Dinesh D’Souza recently threw himself on the mercy of the court in the case in which he pleaded guilty to election law violations, telling the judge in a letter how terrible ashamed he is of what he did. Prosecutors have filed a response to that plea, pointing out that D’Souza has been saying very different things to the public than he is to the judge.
In his letter to the judge, D’Souza said, “I cannot believe how stupid I was, how careless, and how irresponsible…I took a short-cut, knowing that there was a campaign limit and trying to get around the limit. This should not have happened, and I am ashamed and contrite that it did.” But that stands in stark contrast to what he said when he was indicted, which was that he’s being selectively prosecuted and that he shouldn’t be held accountable because he had no criminal intent.
“Normally, when you charge somebody with a serious crime, in this case two counts of a felony with a maximum of seven years in prison, there has to be malevolent intent, you have to be trying to do something bad,” D’Souza explained.
“In this particular case, they are saying I transcended the campaign limit by $20,000, but even they admit that the motive of doing this is to help a long-time friend, a college classmate of mine, Wendy Long, who is running an uphill campaign for the Senate in New York. But they’re not alleging that I did this with a view to getting an appointment, or quid-pro-quo. I’m not a professional bundler in any way. This was, even if what they say was true, not normally the kind of thing for which you engage in this type of heavy-handed prosecution. It is unusual.”
In fact, he kept up the claim of selective prosecution even after he pleaded guilty and even after the judge ruled against him in trying to make that argument, saying that he had no evidence for it. Here he is in an interview with Steve Malzberg after he pleaded guilty:
Well, uh, from the beginning of this case when the um, uh, the prosecution and I appeared in court, I said that I did exceed the limits of the campaign finance laws. So not from the beginning did I maintain, uh, that I did not exceed them. The case revolved really on 2 points. Uh, one is the issue of selective prosecution. In other words, is it the case that I was being selectively or excessively prosecuted for something that normally doesn’t get this kind of treatment. Remember Steve that this is a case involving no corruption whatsoever. Uh, I gave $20,000 dollars to a longtime college friend who was running for the Senate, and I wasn’t trying to get anything out of it. I just saw that her campaign was flailing. She was flailing, I was trying to help her, and I did it in the wrong way. So I admitted that I did that from the very beginning. The second issue was my intent: did I intend to commit a crime? Did I intend to break the law? What really changed in the case is that the Judge ruled that the selective prosecution issue could not be, could not be introduced in court. Uh, and second, he defined intent in a quite narrow way that made it almost impossible for me to launch a defense based on that. So, those were the things that changed. It wasn’t that I had one story at the beginning, another story at the end.

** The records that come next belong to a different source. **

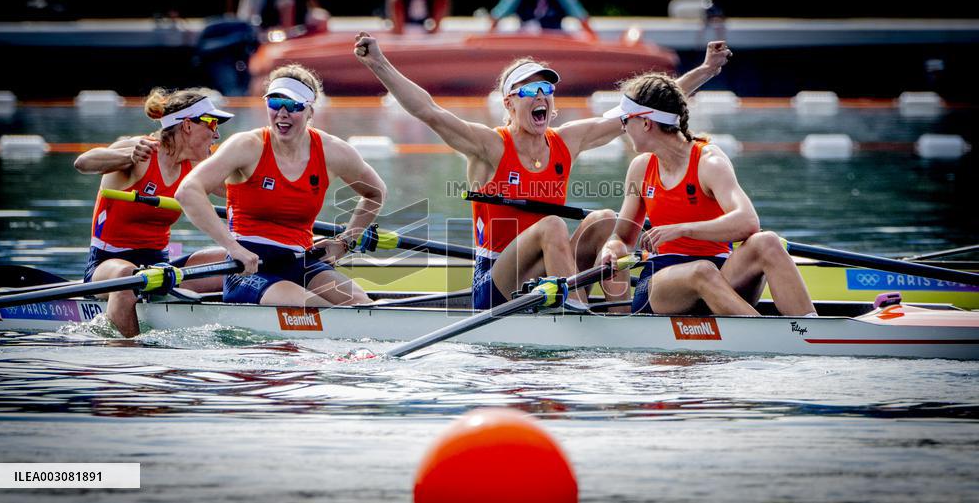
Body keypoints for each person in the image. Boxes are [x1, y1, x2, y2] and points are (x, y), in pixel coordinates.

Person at [355, 32, 731, 310]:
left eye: (547, 89)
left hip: (545, 276)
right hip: (494, 281)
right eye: (529, 89)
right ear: (508, 103)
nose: (541, 96)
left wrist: (705, 71)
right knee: (552, 224)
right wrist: (378, 63)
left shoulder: (566, 141)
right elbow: (429, 112)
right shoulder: (489, 146)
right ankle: (579, 314)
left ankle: (622, 317)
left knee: (604, 220)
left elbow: (644, 111)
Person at [598, 73, 817, 317]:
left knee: (768, 241)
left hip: (724, 275)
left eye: (626, 120)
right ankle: (773, 337)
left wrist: (682, 229)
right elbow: (622, 235)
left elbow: (748, 222)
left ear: (646, 123)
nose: (623, 127)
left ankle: (812, 332)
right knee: (701, 270)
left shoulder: (709, 162)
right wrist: (611, 246)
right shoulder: (640, 168)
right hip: (662, 285)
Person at [175, 64, 386, 307]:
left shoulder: (333, 152)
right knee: (320, 309)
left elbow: (375, 193)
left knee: (362, 305)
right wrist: (233, 248)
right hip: (248, 267)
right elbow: (188, 191)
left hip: (300, 261)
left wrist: (345, 242)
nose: (282, 113)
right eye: (275, 104)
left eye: (293, 105)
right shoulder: (248, 145)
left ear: (310, 111)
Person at [73, 88, 234, 337]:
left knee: (231, 259)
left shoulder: (195, 168)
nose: (217, 133)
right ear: (188, 126)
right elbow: (83, 162)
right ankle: (129, 355)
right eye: (212, 123)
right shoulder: (142, 151)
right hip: (108, 264)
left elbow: (241, 194)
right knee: (127, 275)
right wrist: (127, 155)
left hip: (159, 266)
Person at [489, 0, 595, 38]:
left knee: (578, 35)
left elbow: (581, 17)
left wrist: (593, 39)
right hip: (526, 36)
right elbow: (497, 15)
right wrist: (488, 36)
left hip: (554, 36)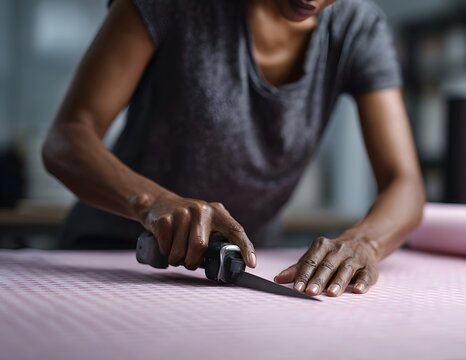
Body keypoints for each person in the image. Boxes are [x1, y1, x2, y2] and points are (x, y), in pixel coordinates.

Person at [42, 0, 424, 297]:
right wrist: (151, 202)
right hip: (112, 256)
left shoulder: (358, 28)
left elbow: (403, 182)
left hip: (237, 272)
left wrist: (364, 243)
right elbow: (67, 138)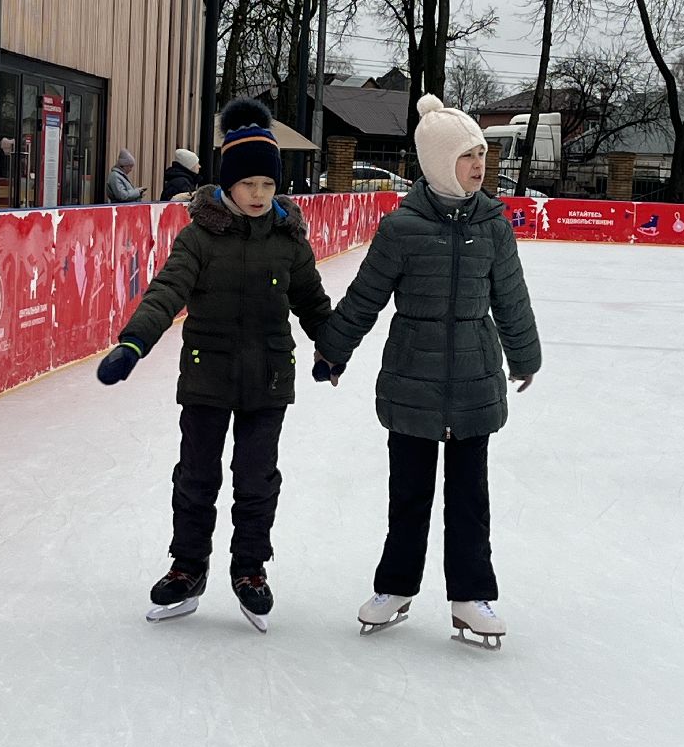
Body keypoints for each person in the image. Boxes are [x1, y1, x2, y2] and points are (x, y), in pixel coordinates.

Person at [314, 94, 541, 649]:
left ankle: (471, 595)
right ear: (440, 162)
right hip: (412, 381)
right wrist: (333, 352)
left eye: (482, 155)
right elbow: (365, 297)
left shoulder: (493, 226)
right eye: (468, 156)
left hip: (473, 382)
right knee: (408, 496)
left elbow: (511, 298)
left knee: (470, 499)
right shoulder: (402, 228)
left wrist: (525, 355)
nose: (479, 165)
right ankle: (395, 587)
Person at [96, 98, 332, 629]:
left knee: (256, 478)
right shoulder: (200, 236)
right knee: (196, 477)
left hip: (268, 378)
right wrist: (134, 343)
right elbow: (166, 291)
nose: (258, 194)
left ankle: (250, 569)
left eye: (268, 185)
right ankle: (187, 568)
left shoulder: (288, 241)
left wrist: (330, 348)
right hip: (207, 376)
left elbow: (313, 302)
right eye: (248, 184)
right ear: (227, 183)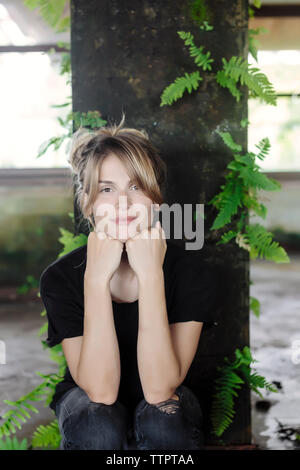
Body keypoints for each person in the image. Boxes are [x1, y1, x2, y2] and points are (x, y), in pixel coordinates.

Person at [39, 113, 220, 450]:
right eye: (107, 189)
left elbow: (159, 390)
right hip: (89, 400)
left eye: (135, 187)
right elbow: (100, 391)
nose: (123, 203)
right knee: (97, 423)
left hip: (168, 398)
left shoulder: (192, 271)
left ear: (155, 198)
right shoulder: (60, 279)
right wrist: (95, 279)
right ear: (88, 202)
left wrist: (151, 274)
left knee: (163, 418)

The issues in this case have been the same from the very beginning.
He said virtually identical things on Fox News the day he pleaded guilty. So to the judge, he’s incredibly sorry and ashamed of what he did and admits that he knew that what he was doing was criminal. But in the right wing media, he’s being selectively prosecuted and he never had any criminal intent. And it’s not a big deal anyway. See, that pretty much negates all that talk of contrition and shame. And the judge isn’t likely to let him get away with this.